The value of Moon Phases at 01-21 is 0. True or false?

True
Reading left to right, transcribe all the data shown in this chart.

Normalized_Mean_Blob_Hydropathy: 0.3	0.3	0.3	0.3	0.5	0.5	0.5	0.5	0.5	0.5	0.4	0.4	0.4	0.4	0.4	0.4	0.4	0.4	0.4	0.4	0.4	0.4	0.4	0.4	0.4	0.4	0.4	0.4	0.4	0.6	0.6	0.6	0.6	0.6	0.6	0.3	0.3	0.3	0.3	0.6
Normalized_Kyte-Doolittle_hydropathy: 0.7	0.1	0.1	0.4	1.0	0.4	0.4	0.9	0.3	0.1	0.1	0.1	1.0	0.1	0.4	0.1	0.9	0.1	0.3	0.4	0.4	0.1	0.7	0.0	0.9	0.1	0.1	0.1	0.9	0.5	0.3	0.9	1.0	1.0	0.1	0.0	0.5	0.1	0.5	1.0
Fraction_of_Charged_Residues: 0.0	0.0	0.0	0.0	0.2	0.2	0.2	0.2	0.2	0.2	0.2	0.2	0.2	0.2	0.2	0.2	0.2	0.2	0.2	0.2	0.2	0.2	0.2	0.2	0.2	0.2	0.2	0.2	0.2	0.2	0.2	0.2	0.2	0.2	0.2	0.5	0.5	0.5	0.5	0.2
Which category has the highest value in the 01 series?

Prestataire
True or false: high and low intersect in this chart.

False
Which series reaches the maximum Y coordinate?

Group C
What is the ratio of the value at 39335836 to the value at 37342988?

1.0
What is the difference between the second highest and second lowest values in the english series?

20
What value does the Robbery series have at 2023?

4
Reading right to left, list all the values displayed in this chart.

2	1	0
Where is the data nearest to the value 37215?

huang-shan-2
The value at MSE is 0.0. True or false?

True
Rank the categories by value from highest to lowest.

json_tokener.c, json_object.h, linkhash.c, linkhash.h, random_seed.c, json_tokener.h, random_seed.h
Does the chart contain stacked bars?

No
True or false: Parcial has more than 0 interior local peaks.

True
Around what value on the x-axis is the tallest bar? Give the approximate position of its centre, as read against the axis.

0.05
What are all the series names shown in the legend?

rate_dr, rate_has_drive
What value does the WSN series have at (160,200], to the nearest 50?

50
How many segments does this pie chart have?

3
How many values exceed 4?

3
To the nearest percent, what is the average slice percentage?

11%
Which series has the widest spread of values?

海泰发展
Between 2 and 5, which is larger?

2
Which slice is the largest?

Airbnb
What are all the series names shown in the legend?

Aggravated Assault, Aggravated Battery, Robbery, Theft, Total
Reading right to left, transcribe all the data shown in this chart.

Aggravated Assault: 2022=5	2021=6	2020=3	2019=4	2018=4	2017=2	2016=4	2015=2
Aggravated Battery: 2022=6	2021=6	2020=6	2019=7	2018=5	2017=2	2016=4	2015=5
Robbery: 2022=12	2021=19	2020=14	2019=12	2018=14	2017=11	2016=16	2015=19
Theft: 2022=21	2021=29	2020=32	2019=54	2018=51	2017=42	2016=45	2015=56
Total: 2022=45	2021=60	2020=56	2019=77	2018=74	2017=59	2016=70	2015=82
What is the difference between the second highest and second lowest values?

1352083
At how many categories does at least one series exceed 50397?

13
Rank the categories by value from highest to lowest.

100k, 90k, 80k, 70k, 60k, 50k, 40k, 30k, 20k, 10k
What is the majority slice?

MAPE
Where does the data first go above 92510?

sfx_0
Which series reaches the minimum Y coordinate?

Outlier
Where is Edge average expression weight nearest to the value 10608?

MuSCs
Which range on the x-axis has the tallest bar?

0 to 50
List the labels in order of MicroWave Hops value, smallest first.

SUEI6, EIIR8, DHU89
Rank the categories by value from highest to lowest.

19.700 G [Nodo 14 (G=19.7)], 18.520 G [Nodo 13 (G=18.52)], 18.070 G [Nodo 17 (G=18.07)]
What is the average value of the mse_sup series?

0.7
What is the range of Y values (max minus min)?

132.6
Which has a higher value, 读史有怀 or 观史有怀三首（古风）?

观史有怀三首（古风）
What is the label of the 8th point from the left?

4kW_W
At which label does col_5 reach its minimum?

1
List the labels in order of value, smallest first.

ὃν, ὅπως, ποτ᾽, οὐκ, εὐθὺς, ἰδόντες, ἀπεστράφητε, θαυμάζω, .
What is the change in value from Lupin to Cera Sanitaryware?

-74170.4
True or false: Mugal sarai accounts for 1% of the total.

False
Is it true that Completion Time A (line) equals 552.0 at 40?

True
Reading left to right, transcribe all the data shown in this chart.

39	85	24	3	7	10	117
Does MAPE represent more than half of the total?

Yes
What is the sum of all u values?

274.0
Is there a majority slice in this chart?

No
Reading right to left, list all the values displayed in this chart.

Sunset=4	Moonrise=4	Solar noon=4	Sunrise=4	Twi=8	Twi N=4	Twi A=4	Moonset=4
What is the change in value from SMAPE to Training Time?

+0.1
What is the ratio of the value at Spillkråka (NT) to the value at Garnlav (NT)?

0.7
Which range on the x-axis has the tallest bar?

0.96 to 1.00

----

- What the task requires
Convert every line of the rows above into a JSON list of strings, one string per line, and leave out the blank lines.

- Expected output
[
  "The value of Moon Phases at 01-21 is 0. True or false?",
  "True",
  "Reading left to right, transcribe all the data shown in this chart.",
  "Normalized_Mean_Blob_Hydropathy: 0.3\t0.3\t0.3\t0.3\t0.5\t0.5\t0.5\t0.5\t0.5\t0.5\t0.4\t0.4\t0.4\t0.4\t0.4\t0.4\t0.4\t0.4\t0.4\t0.4\t0.4\t0.4\t0.4\t0.4\t0.4\t0.4\t0.4\t0.4\t0.4\t0.6\t0.6\t0.6\t0.6\t0.6\t0.6\t0.3\t0.3\t0.3\t0.3\t0.6",
  "Normalized_Kyte-Doolittle_hydropathy: 0.7\t0.1\t0.1\t0.4\t1.0\t0.4\t0.4\t0.9\t0.3\t0.1\t0.1\t0.1\t1.0\t0.1\t0.4\t0.1\t0.9\t0.1\t0.3\t0.4\t0.4\t0.1\t0.7\t0.0\t0.9\t0.1\t0.1\t0.1\t0.9\t0.5\t0.3\t0.9\t1.0\t1.0\t0.1\t0.0\t0.5\t0.1\t0.5\t1.0",
  "Fraction_of_Charged_Residues: 0.0\t0.0\t0.0\t0.0\t0.2\t0.2\t0.2\t0.2\t0.2\t0.2\t0.2\t0.2\t0.2\t0.2\t0.2\t0.2\t0.2\t0.2\t0.2\t0.2\t0.2\t0.2\t0.2\t0.2\t0.2\t0.2\t0.2\t0.2\t0.2\t0.2\t0.2\t0.2\t0.2\t0.2\t0.2\t0.5\t0.5\t0.5\t0.5\t0.2",
  "Which category has the highest value in the 01 series?",
  "Prestataire",
  "True or false: high and low intersect in this chart.",
  "False",
  "Which series reaches the maximum Y coordinate?",
  "Group C",
  "What is the ratio of the value at 39335836 to the value at 37342988?",
  "1.0",
  "What is the difference between the second highest and second lowest values in the english series?",
  "20",
  "What value does the Robbery series have at 2023?",
  "4",
  "Reading right to left, list all the values displayed in this chart.",
  "2\t1\t0",
  "Where is the data nearest to the value 37215?",
  "huang-shan-2",
  "The value at MSE is 0.0. True or false?",
  "True",
  "Rank the categories by value from highest to lowest.",
  "json_tokener.c, json_object.h, linkhash.c, linkhash.h, random_seed.c, json_tokener.h, random_seed.h",
  "Does the chart contain stacked bars?",
  "No",
  "True or false: Parcial has more than 0 interior local peaks.",
  "True",
  "Around what value on the x-axis is the tallest bar? Give the approximate position of its centre, as read against the axis.",
  "0.05",
  "What are all the series names shown in the legend?",
  "rate_dr, rate_has_drive",
  "What value does the WSN series have at (160,200], to the nearest 50?",
  "50",
  "How many segments does this pie chart have?",
  "3",
  "How many values exceed 4?",
  "3",
  "To the nearest percent, what is the average slice percentage?",
  "11%",
  "Which series has the widest spread of values?",
  "海泰发展",
  "Between 2 and 5, which is larger?",
  "2",
  "Which slice is the largest?",
  "Airbnb",
  "What are all the series names shown in the legend?",
  "Aggravated Assault, Aggravated Battery, Robbery, Theft, Total",
  "Reading right to left, transcribe all the data shown in this chart.",
  "Aggravated Assault: 2022=5\t2021=6\t2020=3\t2019=4\t2018=4\t2017=2\t2016=4\t2015=2",
  "Aggravated Battery: 2022=6\t2021=6\t2020=6\t2019=7\t2018=5\t2017=2\t2016=4\t2015=5",
  "Robbery: 2022=12\t2021=19\t2020=14\t2019=12\t2018=14\t2017=11\t2016=16\t2015=19",
  "Theft: 2022=21\t2021=29\t2020=32\t2019=54\t2018=51\t2017=42\t2016=45\t2015=56",
  "Total: 2022=45\t2021=60\t2020=56\t2019=77\t2018=74\t2017=59\t2016=70\t2015=82",
  "What is the difference between the second highest and second lowest values?",
  "1352083",
  "At how many categories does at least one series exceed 50397?",
  "13",
  "Rank the categories by value from highest to lowest.",
  "100k, 90k, 80k, 70k, 60k, 50k, 40k, 30k, 20k, 10k",
  "What is the majority slice?",
  "MAPE",
  "Where does the data first go above 92510?",
  "sfx_0",
  "Which series reaches the minimum Y coordinate?",
  "Outlier",
  "Where is Edge average expression weight nearest to the value 10608?",
  "MuSCs",
  "Which range on the x-axis has the tallest bar?",
  "0 to 50",
  "List the labels in order of MicroWave Hops value, smallest first.",
  "SUEI6, EIIR8, DHU89",
  "Rank the categories by value from highest to lowest.",
  "19.700 G [Nodo 14 (G=19.7)], 18.520 G [Nodo 13 (G=18.52)], 18.070 G [Nodo 17 (G=18.07)]",
  "What is the average value of the mse_sup series?",
  "0.7",
  "What is the range of Y values (max minus min)?",
  "132.6",
  "Which has a higher value, 读史有怀 or 观史有怀三首（古风）?",
  "观史有怀三首（古风）",
  "What is the label of the 8th point from the left?",
  "4kW_W",
  "At which label does col_5 reach its minimum?",
  "1",
  "List the labels in order of value, smallest first.",
  "ὃν, ὅπως, ποτ᾽, οὐκ, εὐθὺς, ἰδόντες, ἀπεστράφητε, θαυμάζω, .",
  "What is the change in value from Lupin to Cera Sanitaryware?",
  "-74170.4",
  "True or false: Mugal sarai accounts for 1% of the total.",
  "False",
  "Is it true that Completion Time A (line) equals 552.0 at 40?",
  "True",
  "Reading left to right, transcribe all the data shown in this chart.",
  "39\t85\t24\t3\t7\t10\t117",
  "Does MAPE represent more than half of the total?",
  "Yes",
  "What is the sum of all u values?",
  "274.0",
  "Is there a majority slice in this chart?",
  "No",
  "Reading right to left, list all the values displayed in this chart.",
  "Sunset=4\tMoonrise=4\tSolar noon=4\tSunrise=4\tTwi=8\tTwi N=4\tTwi A=4\tMoonset=4",
  "What is the change in value from SMAPE to Training Time?",
  "+0.1",
  "What is the ratio of the value at Spillkråka (NT) to the value at Garnlav (NT)?",
  "0.7",
  "Which range on the x-axis has the tallest bar?",
  "0.96 to 1.00"
]